She leaned forward pugnaciously. “Yes,
that’s what I asked.”
“Well—well—well—Well, you can’t have a bunch
of people who are supposed to be Spaniards speaking German, can
you? It works the same way with Indians.”
“I’m sure it does,” Brenda said, and Colin
noted a certain smugness in her voice that he didn’t trust. “And it
matters just as much, too. Which is not at all.”
He eyed her doubtfully. “What do you
mean?”
Martin, who had let go of his lock of hair,
smiled gently. “It’s a silent picture, Colin. Nobody will ever
know.”
Brenda smirked.
Blast. They were right.
Brenda knew she should feel some kind of
triumph after Colin stalked away from her and Martin that morning,
but she didn’t. Something was going terribly wrong, and she
couldn’t figure out what it was.
For heaven’s sake, she didn’t want to
antagonize the man. She wanted to lure him into her circle. She
wanted to pick his brain and make him teach her everything he’d
ever known about anything.
Obviously, she was about as far away from
her goal as she was from the moon. With a shrug, she turned back to
Martin. “I get the feeling he’s not happy with us.”

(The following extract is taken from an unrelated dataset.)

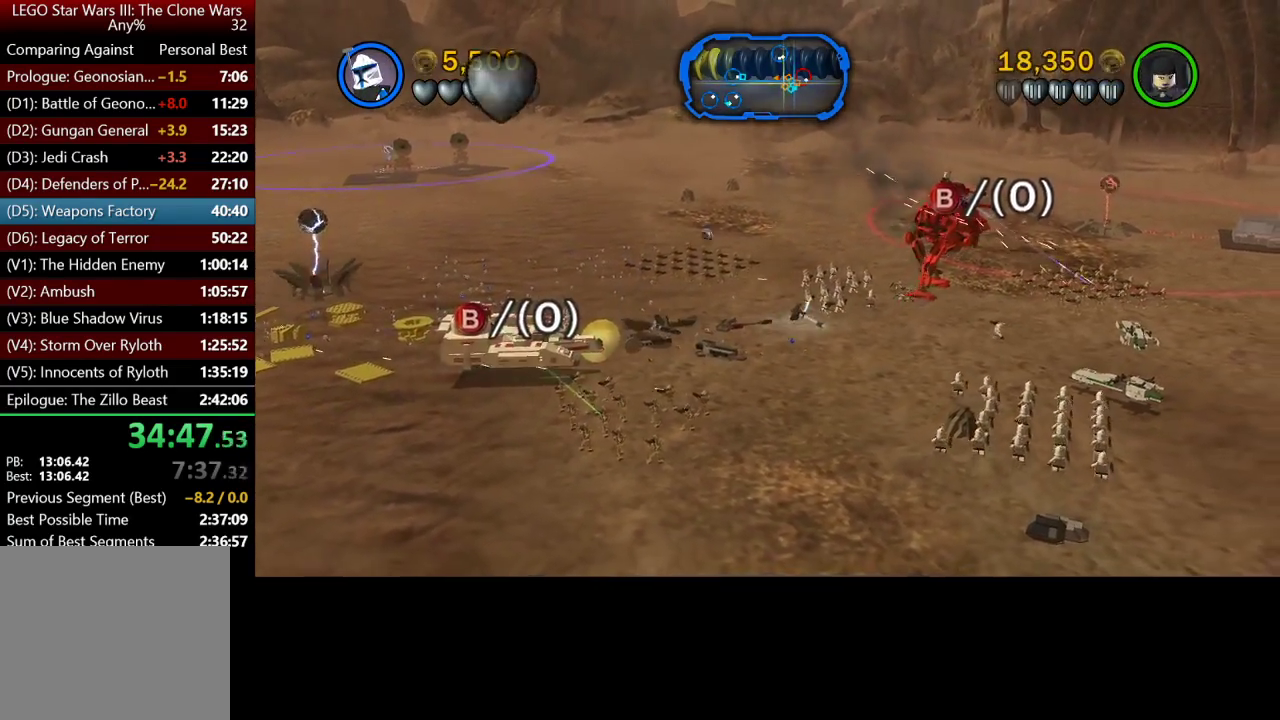
{"buttons": [], "left_stick": "up-right", "right_stick": "center", "button_events": []}
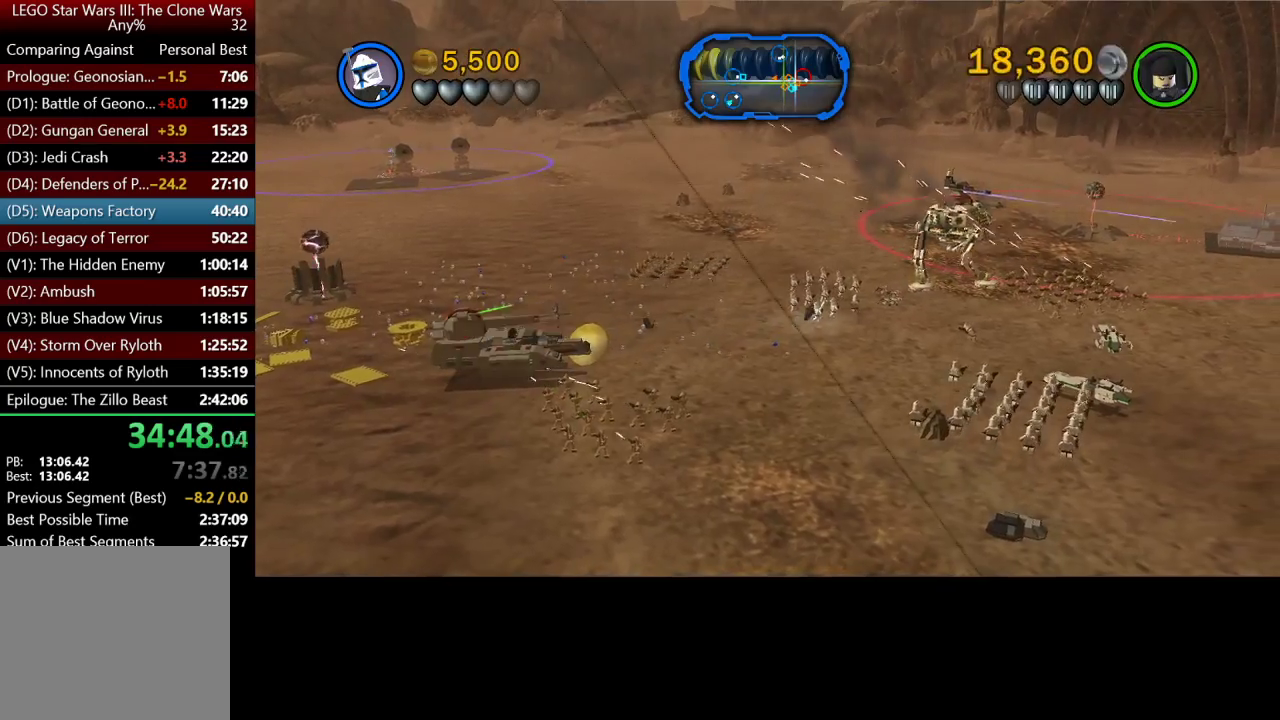
{"buttons": [], "left_stick": "down-right", "right_stick": "center", "button_events": []}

“No,” Martin said with clear distress. “He’s
not. I don’t know what to do about it, though. I admire his
academic integrity, but he doesn’t seem to grasp that this is only
a story. It’s entertainment. If it can be made educational, too,
more power to it, but this one can’t be. It’s a story.”
Brenda pondered Colin’s back. It was a nice
back, broad and straight, and it was attached to a pair of lean
hips and long legs that looked to her as if they might sport a
muscle or two. Funny. She’d never considered academics as a
particularly strenuous pursuit, but it was plain that Colin had
traveled into many remote and rugged areas to acquire his
education. She appreciated the result. “I have a feeling our Colin
hasn’t had much to do with fiction in his life.”
“No,” Martin said sadly. “I’m afraid you’re
right.” He heaved a huge sigh. “He’s been a great help so far, but
be can’t seem to get his mind adjusted to the difference between
the university and the motion-picture venue.”
Brenda thought for a moment, then
brightened. Her nature was optimistic, and very few things got her
down for long. “I’ll bet I can help him out.”
Martin chuckled. “If anyone can do it, you
can.”
“You betcha.” She left him with a jaunty
wave and a big grin, and went off to chat with some of her
admirers. She was going to set up a baseball game, by gum.
On Sunday morning, the day after the arrival
of the Navajos, Colin had been trying to read in his room when a
commotion in the lodge yard nudged him out of his chair. He felt
crabby this morning, a result of his conversation with Martin
yesterday. And Brenda, blast her. Why had she interrupted their
discussion, anyway? It wasn’t her place to interfere.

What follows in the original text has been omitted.